=== LISTED ENTRIES ===

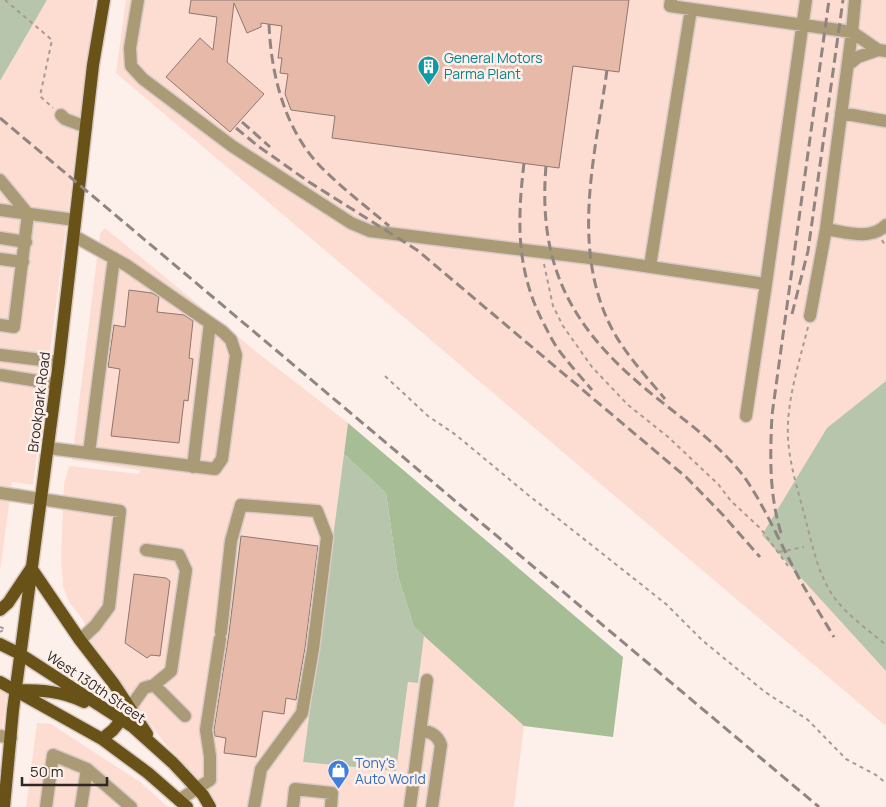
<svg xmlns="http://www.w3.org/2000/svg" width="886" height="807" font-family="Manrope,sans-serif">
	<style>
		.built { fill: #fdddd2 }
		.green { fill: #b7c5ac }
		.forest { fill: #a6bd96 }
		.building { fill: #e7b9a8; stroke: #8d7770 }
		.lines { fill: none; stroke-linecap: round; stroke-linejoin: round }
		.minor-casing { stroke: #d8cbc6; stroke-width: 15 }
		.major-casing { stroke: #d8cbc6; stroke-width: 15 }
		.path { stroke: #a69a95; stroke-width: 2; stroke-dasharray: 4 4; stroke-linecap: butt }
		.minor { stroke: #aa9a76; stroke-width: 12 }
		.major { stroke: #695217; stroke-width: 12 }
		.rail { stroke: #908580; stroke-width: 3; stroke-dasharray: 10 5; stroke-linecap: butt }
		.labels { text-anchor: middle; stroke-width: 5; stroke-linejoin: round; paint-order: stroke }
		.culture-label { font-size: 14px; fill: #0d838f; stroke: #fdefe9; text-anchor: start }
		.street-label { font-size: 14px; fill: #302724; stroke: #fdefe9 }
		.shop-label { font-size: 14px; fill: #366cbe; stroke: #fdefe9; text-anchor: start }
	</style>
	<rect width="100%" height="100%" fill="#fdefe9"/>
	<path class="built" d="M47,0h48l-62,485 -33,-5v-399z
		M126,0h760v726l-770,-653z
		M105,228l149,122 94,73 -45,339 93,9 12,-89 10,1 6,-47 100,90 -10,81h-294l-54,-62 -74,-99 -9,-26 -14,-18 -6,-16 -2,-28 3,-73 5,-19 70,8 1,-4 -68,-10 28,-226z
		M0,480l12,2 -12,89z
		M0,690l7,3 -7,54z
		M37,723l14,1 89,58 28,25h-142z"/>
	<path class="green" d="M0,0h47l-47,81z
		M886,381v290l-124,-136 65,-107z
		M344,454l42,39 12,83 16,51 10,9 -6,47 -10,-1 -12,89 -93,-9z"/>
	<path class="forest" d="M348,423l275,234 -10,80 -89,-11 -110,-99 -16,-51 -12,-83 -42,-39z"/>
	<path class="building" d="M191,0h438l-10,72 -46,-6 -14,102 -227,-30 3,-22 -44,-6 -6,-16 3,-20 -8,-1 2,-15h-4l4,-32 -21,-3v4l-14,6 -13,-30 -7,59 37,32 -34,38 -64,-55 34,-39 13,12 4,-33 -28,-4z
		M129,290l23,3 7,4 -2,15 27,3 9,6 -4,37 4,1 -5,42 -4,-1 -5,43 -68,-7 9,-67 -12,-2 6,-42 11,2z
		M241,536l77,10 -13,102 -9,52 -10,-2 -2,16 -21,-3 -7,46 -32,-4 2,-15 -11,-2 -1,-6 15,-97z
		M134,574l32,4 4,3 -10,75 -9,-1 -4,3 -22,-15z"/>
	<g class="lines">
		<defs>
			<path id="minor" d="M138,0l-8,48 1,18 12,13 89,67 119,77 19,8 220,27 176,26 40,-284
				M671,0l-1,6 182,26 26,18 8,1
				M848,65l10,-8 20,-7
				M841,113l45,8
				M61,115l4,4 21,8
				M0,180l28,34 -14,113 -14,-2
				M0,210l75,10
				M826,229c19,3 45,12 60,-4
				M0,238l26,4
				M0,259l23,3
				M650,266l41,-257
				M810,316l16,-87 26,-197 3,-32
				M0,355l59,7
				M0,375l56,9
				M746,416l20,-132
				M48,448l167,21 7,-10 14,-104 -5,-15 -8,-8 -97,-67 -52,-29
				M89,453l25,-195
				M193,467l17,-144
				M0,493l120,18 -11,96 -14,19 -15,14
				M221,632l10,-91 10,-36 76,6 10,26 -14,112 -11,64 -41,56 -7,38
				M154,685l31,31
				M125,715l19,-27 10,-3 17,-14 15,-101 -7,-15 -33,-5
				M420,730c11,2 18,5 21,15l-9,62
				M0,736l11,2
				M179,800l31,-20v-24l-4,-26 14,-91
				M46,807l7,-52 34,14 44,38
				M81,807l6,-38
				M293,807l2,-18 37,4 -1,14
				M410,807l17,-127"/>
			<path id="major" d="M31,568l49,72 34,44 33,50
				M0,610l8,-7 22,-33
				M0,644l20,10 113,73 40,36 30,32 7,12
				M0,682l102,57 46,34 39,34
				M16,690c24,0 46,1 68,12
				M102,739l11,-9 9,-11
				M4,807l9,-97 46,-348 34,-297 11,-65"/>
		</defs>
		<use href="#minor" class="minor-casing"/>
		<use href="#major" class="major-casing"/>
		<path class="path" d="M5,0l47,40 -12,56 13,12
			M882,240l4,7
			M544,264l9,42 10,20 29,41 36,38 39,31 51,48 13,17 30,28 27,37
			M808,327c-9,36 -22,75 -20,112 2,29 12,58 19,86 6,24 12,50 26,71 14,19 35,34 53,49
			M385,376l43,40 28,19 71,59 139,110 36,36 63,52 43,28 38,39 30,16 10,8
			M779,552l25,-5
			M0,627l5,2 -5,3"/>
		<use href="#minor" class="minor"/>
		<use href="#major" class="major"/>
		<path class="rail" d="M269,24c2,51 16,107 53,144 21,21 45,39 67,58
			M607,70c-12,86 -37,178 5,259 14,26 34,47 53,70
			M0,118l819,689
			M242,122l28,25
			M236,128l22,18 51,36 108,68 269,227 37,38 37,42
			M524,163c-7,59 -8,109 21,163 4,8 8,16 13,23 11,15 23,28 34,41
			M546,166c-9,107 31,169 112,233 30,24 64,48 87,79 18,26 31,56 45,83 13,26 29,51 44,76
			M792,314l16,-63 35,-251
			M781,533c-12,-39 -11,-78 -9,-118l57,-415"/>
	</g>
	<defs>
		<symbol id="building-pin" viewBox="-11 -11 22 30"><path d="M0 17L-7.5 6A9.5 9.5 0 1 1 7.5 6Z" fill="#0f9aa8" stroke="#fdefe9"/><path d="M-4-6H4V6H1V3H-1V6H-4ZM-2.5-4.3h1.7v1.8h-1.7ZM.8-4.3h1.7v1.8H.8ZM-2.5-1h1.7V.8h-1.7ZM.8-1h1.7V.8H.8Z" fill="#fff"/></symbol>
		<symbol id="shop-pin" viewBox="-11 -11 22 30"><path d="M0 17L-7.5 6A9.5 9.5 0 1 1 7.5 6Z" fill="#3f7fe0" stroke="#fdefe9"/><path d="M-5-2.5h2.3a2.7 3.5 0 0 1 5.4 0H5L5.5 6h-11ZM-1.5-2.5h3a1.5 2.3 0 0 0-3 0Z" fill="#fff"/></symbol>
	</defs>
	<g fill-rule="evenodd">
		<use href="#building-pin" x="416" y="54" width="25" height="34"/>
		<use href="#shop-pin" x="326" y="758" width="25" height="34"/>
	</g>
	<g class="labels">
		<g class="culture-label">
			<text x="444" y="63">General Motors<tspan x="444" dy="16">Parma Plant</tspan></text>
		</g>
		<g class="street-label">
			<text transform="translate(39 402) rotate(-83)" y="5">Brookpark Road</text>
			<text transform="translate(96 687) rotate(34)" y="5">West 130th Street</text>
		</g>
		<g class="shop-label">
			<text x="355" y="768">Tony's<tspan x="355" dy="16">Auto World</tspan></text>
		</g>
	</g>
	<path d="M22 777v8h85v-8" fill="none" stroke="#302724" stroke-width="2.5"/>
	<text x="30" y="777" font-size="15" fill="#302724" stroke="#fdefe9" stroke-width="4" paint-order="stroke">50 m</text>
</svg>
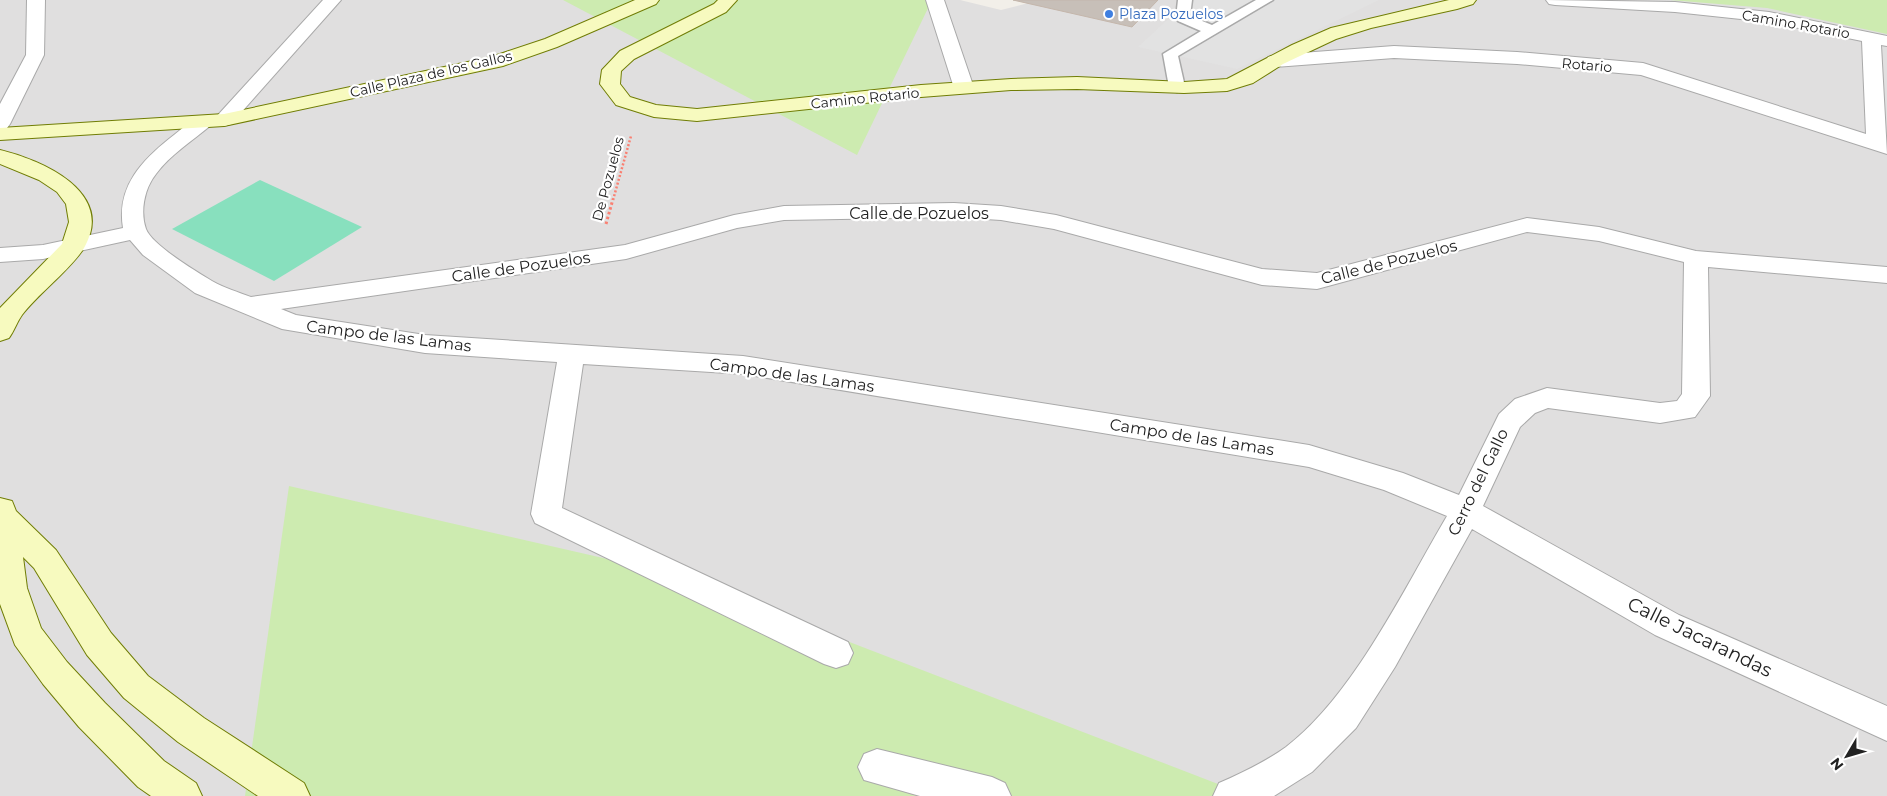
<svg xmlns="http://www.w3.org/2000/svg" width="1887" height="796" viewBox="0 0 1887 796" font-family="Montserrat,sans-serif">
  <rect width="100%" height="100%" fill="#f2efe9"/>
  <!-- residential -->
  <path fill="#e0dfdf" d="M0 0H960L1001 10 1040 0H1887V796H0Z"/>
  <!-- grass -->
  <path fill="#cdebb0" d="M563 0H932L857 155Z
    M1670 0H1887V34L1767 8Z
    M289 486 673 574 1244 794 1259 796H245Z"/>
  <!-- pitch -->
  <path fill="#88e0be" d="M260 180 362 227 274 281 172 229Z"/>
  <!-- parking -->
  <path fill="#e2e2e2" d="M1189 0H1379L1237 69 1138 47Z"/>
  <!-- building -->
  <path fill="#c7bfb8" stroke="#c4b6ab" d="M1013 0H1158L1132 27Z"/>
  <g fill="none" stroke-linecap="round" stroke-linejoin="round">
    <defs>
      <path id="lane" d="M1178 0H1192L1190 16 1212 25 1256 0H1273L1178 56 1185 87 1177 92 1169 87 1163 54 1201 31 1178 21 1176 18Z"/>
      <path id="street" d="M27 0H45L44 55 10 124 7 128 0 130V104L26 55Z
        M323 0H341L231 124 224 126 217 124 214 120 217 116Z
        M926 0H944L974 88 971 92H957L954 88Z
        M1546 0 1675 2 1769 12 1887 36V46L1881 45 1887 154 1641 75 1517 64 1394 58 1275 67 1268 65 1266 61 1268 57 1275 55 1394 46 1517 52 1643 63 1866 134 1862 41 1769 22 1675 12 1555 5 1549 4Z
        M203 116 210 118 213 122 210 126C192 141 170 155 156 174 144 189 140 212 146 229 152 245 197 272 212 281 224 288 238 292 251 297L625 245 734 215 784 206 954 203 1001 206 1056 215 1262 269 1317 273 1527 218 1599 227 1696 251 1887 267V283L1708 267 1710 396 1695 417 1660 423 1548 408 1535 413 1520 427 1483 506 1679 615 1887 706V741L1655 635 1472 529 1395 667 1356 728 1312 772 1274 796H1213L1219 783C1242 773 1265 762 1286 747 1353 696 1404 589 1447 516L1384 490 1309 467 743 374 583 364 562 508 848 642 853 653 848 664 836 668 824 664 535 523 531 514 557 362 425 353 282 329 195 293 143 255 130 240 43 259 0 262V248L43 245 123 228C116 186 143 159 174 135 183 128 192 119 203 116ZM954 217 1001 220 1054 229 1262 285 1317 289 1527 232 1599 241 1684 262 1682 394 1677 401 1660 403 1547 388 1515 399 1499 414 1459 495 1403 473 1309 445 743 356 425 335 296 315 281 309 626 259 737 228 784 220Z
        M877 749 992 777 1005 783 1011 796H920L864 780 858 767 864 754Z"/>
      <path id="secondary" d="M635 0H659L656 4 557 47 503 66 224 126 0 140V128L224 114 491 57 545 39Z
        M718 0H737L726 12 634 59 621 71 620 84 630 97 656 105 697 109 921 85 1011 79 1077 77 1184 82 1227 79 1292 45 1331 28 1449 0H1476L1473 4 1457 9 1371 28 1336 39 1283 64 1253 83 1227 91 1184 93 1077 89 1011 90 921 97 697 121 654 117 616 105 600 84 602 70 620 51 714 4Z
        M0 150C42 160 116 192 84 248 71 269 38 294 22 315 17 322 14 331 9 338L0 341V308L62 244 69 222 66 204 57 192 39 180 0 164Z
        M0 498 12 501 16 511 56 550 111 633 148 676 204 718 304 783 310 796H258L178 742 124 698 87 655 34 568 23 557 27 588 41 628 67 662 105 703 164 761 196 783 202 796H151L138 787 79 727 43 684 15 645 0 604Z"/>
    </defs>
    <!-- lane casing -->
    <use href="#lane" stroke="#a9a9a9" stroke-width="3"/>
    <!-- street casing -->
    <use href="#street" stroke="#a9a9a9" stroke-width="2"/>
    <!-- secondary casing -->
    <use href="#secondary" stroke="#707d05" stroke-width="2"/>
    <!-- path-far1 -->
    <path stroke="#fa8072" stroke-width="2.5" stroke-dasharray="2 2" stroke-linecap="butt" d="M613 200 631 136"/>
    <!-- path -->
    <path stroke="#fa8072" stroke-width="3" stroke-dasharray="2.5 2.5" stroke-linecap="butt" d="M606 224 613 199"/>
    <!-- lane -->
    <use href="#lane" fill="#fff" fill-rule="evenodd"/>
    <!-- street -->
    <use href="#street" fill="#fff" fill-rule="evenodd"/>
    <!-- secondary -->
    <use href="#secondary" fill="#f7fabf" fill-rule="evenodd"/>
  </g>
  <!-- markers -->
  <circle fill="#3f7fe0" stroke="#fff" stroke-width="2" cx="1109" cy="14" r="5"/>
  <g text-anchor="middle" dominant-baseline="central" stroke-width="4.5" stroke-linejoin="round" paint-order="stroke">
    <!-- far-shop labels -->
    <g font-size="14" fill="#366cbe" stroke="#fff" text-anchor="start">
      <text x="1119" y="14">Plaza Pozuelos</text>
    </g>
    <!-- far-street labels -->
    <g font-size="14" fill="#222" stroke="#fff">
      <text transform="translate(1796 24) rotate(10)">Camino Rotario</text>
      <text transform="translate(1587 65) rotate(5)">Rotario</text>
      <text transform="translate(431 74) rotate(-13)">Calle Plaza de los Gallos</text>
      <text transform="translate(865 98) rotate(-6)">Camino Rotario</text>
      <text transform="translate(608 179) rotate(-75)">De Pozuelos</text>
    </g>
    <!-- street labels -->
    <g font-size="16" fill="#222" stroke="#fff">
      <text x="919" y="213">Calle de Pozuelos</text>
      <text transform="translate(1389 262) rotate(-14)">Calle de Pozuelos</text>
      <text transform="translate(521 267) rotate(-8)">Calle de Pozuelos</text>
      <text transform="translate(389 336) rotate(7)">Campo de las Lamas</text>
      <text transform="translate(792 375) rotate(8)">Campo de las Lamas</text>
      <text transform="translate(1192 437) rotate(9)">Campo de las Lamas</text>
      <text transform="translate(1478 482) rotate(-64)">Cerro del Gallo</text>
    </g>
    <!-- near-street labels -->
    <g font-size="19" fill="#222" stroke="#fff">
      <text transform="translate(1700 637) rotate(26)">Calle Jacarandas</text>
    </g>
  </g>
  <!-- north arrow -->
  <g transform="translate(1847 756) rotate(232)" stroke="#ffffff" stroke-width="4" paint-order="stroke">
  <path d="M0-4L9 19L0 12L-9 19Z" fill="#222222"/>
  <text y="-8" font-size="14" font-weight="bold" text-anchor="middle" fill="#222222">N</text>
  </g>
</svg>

===

* ACTIVITY: Where the word "lines" appears in a line of the entries, copy that line.

* SOLUTION:
		.lines { fill: none; stroke-linecap: round; stroke-linejoin: round }
	<g class="lines">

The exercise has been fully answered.